Dataset entries:
◆ ◆ ◆
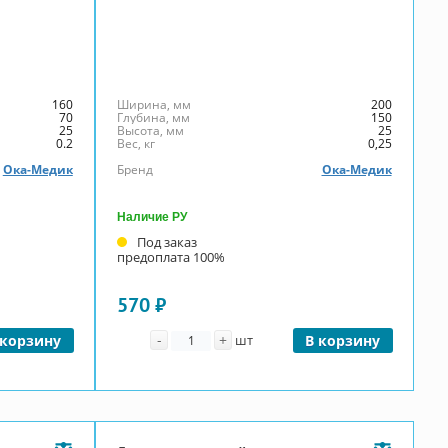
160
Ширина, мм
200
70
Глубина, мм
150
25
Высота, мм
25
0.2
Вес, кг
0,25
Ока-Медик
Бренд
Ока-Медик
Наличие РУ
Под заказ
предоплата 100%
570 ₽
Количество
-
+
 корзину
шт
В корзину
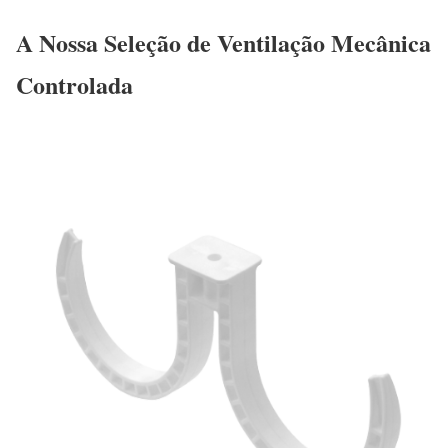
A Nossa Seleção de Ventilação Mecânica
Controlada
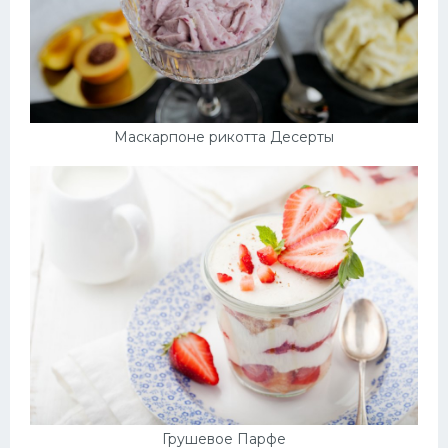
Маскарпоне рикотта Десерты
Грушевое Парфе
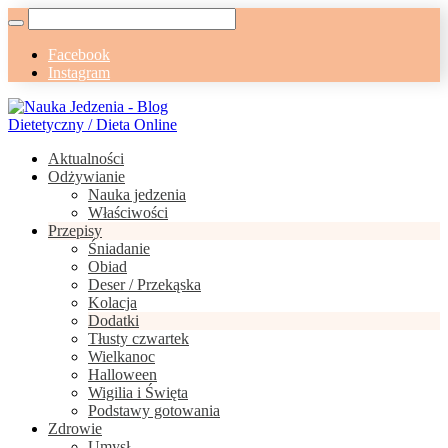
Facebook
Instagram
Aktualności
Odżywianie
Nauka jedzenia
Właściwości
Przepisy
Śniadanie
Obiad
Deser / Przekąska
Kolacja
Dodatki
Tłusty czwartek
Wielkanoc
Halloween
Wigilia i Święta
Podstawy gotowania
Zdrowie
Umysł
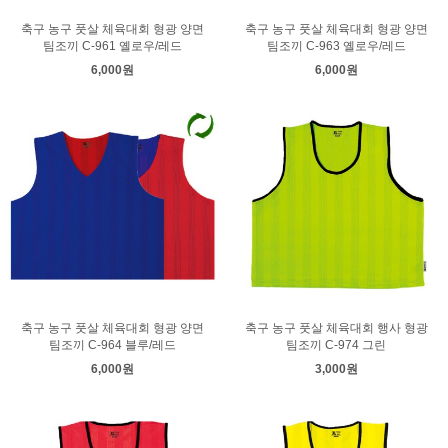
축구 농구 풋살 체육대회 형광 양면
축구 농구 풋살 체육대회 형광 양면
팀조끼 C-961 옐로우/레드
팀조끼 C-963 옐로우/레드
6,000원
6,000원
축구 농구 풋살 체육대회 형광 양면
축구 농구 풋살 체육대회 행사 형광
팀조끼 C-964 블루/레드
팀조끼 C-974 그린
6,000원
3,000원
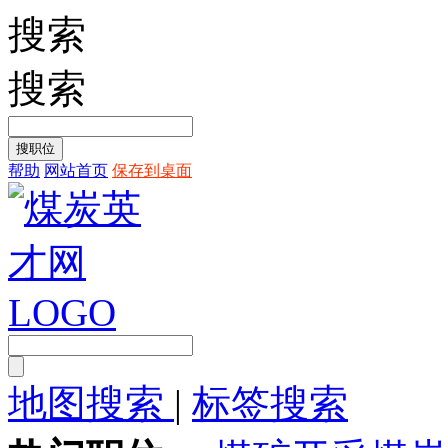
搜索
搜索
帮助
网站首页
保存到桌面
地图搜索
|
标签搜索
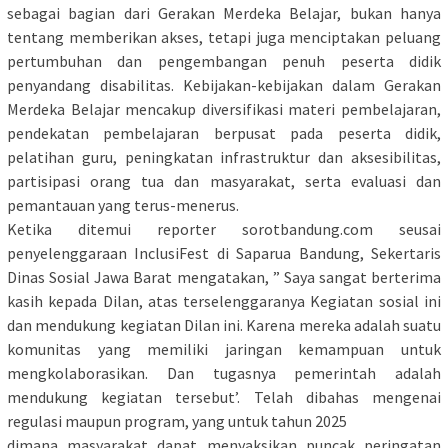
sebagai bagian dari Gerakan Merdeka Belajar, bukan hanya
tentang memberikan akses, tetapi juga menciptakan peluang
pertumbuhan dan pengembangan penuh peserta didik
penyandang disabilitas. Kebijakan-kebijakan dalam Gerakan
Merdeka Belajar mencakup diversifikasi materi pembelajaran,
pendekatan pembelajaran berpusat pada peserta didik,
pelatihan guru, peningkatan infrastruktur dan aksesibilitas,
partisipasi orang tua dan masyarakat, serta evaluasi dan
pemantauan yang terus-menerus.
Ketika ditemui reporter sorotbandung.com seusai
penyelenggaraan InclusiFest di Saparua Bandung, Sekertaris
Dinas Sosial Jawa Barat mengatakan, ” Saya sangat berterima
kasih kepada Dilan, atas terselenggaranya Kegiatan sosial ini
dan mendukung kegiatan Dilan ini. Karena mereka adalah suatu
komunitas yang memiliki jaringan kemampuan untuk
mengkolaborasikan. Dan tugasnya pemerintah adalah
mendukung kegiatan tersebut’. Telah dibahas mengenai
regulasi maupun program, yang untuk tahun 2025
dimana masyarakat dapat menyaksikan puncak peringatan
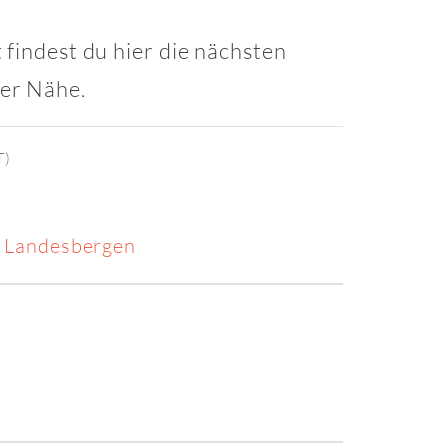
 findest du hier die nächsten
ner Nähe.
T)
8 Landesbergen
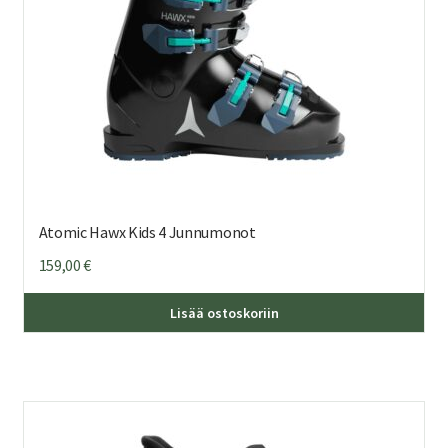
Atomic Hawx Kids 4 Junnumonot
159,00
€
Täl
Lisää ostoskoriin
tuo
on
us
mu
Voi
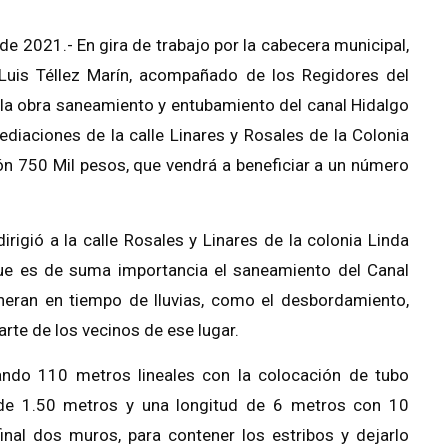
de 2021.-
En gira de trabajo por la cabecera municipal,
Luis
Téllez Marín
, acompañado de los Regidores del
la obra saneamiento y entubamiento del canal Hidalgo
diaciones de la calle
Linares y Rosales de la
Colonia
ón 750 Mil pesos, que vendrá
a beneficiar a un número
irigió a la calle
Rosales y Linares de la colonia Linda
 que es de suma importancia el saneamiento del Canal
neran en tiempo de lluvias, como el desbordamiento,
rte de los vecinos de ese lugar.
ando 11
0 metros lineales con la colocación de tubo
de 1.50 metros y una longitud de 6 metros con 10
final dos muros, para contener los estribos
y dejarlo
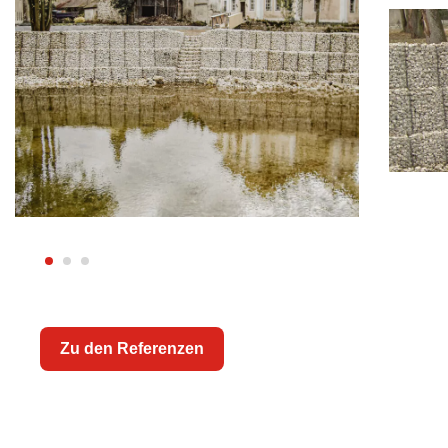
Zu den Referenzen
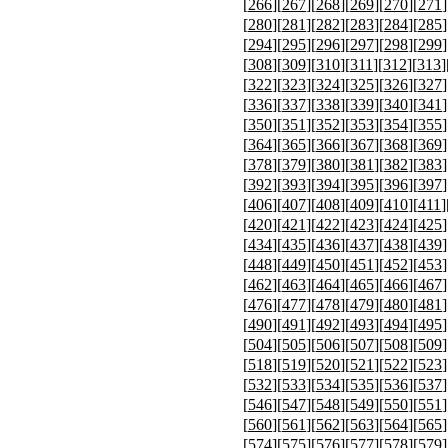
[
266
][
267
][
268
][
269
][
270
][
271
]
[
280
][
281
][
282
][
283
][
284
][
285
]
[
294
][
295
][
296
][
297
][
298
][
299
]
[
308
][
309
][
310
][
311
][
312
][
313
]
[
322
][
323
][
324
][
325
][
326
][
327
]
[
336
][
337
][
338
][
339
][
340
][
341
]
[
350
][
351
][
352
][
353
][
354
][
355
]
[
364
][
365
][
366
][
367
][
368
][
369
]
[
378
][
379
][
380
][
381
][
382
][
383
]
[
392
][
393
][
394
][
395
][
396
][
397
]
[
406
][
407
][
408
][
409
][
410
][
411
]
[
420
][
421
][
422
][
423
][
424
][
425
]
[
434
][
435
][
436
][
437
][
438
][
439
]
[
448
][
449
][
450
][
451
][
452
][
453
]
[
462
][
463
][
464
][
465
][
466
][
467
]
[
476
][
477
][
478
][
479
][
480
][
481
]
[
490
][
491
][
492
][
493
][
494
][
495
]
[
504
][
505
][
506
][
507
][
508
][
509
]
[
518
][
519
][
520
][
521
][
522
][
523
]
[
532
][
533
][
534
][
535
][
536
][
537
]
[
546
][
547
][
548
][
549
][
550
][
551
]
[
560
][
561
][
562
][
563
][
564
][
565
]
[
574
][
575
][
576
][
577
][
578
][
579
]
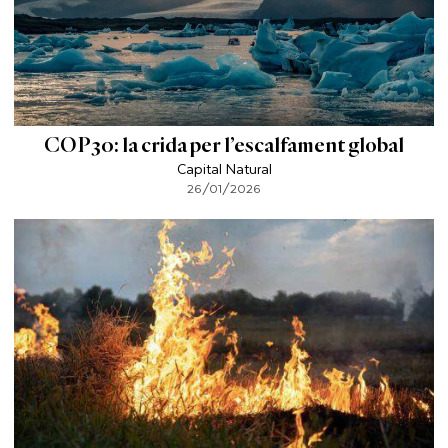
COP30: la crida per l’escalfament global
Capital Natural
26/01/2026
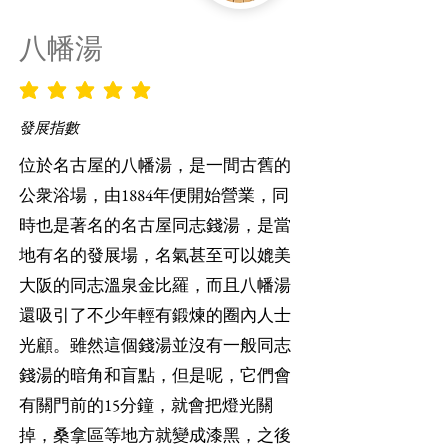
八幡湯
平均評等為 5 ，滿分 5 分
發展指數
位於名古屋的八幡湯，是一間古舊的
公衆浴場，由1884年便開始營業，同
時也是著名的名古屋同志錢湯，是當
地有名的發展場，名氣甚至可以媲美
大阪的同志溫泉金比羅，而且八幡湯
還吸引了不少年輕有鍛煉的圈內人士
光顧。雖然這個錢湯並沒有一般同志
錢湯的暗角和盲點，但是呢，它們會
有關門前的15分鐘，就會把燈光關
掉，桑拿區等地方就變成漆黑，之後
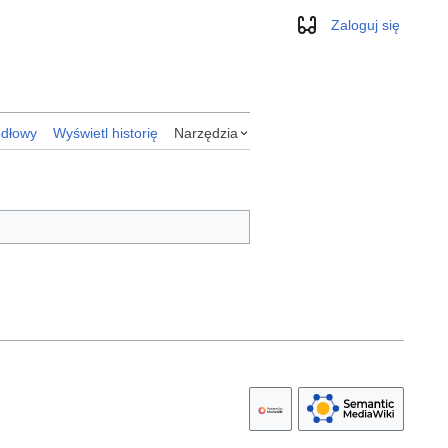
Zaloguj się
Wygląd
ódłowy
Wyświetl historię
Narzędzia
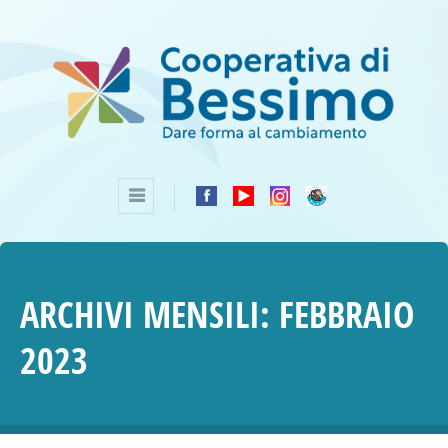
ARCHIVI MENSILI:
FEBBRAIO
2023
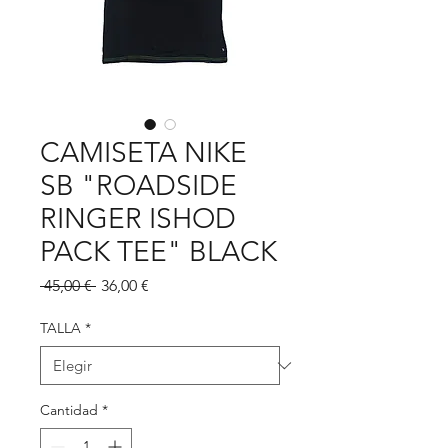
CAMISETA NIKE
SB "ROADSIDE
RINGER ISHOD
PACK TEE" BLACK
Precio
Precio
 45,00 € 
36,00 €
de
oferta
TALLA
*
Cantidad
*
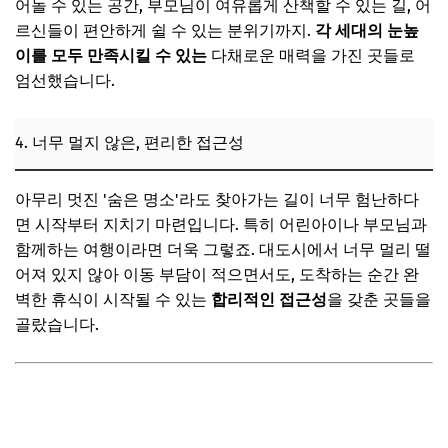
어놀 수 있는 공간, 부모님이 여유롭게 산책할 수 있는 길, 어
르신들이 편안하게 쉴 수 있는 분위기까지.
각 세대의 눈높
이를 모두 만족시킬 수 있는
다채로운 매력을 가진 곳들로
엄선했습니다.
4. 너무 멀지 않은, 편리한 접근성
아무리 멋진 '숨은 명소'라도 찾아가는 길이 너무 험난하다
면 시작부터 지치기 마련입니다. 특히 어린아이나 부모님과
함께하는 여행이라면 더욱 그렇죠. 대도시에서 너무 멀리 떨
어져 있지 않아 이동 부담이 적으면서도, 도착하는 순간 완
벽한 휴식이 시작될 수 있는
합리적인 접근성
을 갖춘 곳들을
골랐습니다.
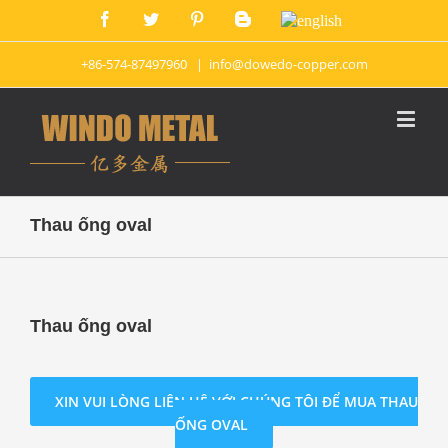
+86-574-87497960
|
info@dowedo-copper.com
Thau ống oval
Thau ống oval
XIN VUI LÒNG LIÊN HỆ VỚI CHÚNG TÔI ĐỂ MUA THAU
ỐNG OVAL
◆ ◆ ◆
■ **What this task involves**: Output the lines of the data exactly, starting at the first and ending with the line that has "tentang memberikan akses, tetapi". Pictures are not part of it.

■ **Answer to the exercise**:
160
Ширина, мм
200
70
Глубина, мм
150
25
Высота, мм
25
0.2
Вес, кг
0,25
Ока-Медик
Бренд
Ока-Медик
Наличие РУ
Под заказ
предоплата 100%
570 ₽
Количество
-
+
 корзину
шт
В корзину
A Nossa Seleção de Ventilação Mecânica
Controlada
Маскарпоне рикотта Десерты
Грушевое Парфе
Facebook
Instagram
Aktualności
Odżywianie
Nauka jedzenia
Właściwości
Przepisy
Śniadanie
Obiad
Deser / Przekąska
Kolacja
Dodatki
Tłusty czwartek
Wielkanoc
Halloween
Wigilia i Święta
Podstawy gotowania
Zdrowie
Umysł
축구 농구 풋살 체육대회 형광 양면
축구 농구 풋살 체육대회 형광 양면
팀조끼 C-961 옐로우/레드
팀조끼 C-963 옐로우/레드
6,000원
6,000원
축구 농구 풋살 체육대회 형광 양면
축구 농구 풋살 체육대회 행사 형광
팀조끼 C-964 블루/레드
팀조끼 C-974 그린
6,000원
3,000원
搜索
搜索
帮助
网站首页
保存到桌面
地图搜索
|
标签搜索
sebagai bagian dari Gerakan Merdeka Belajar, bukan hanya
tentang memberikan akses, tetapi juga menciptakan peluang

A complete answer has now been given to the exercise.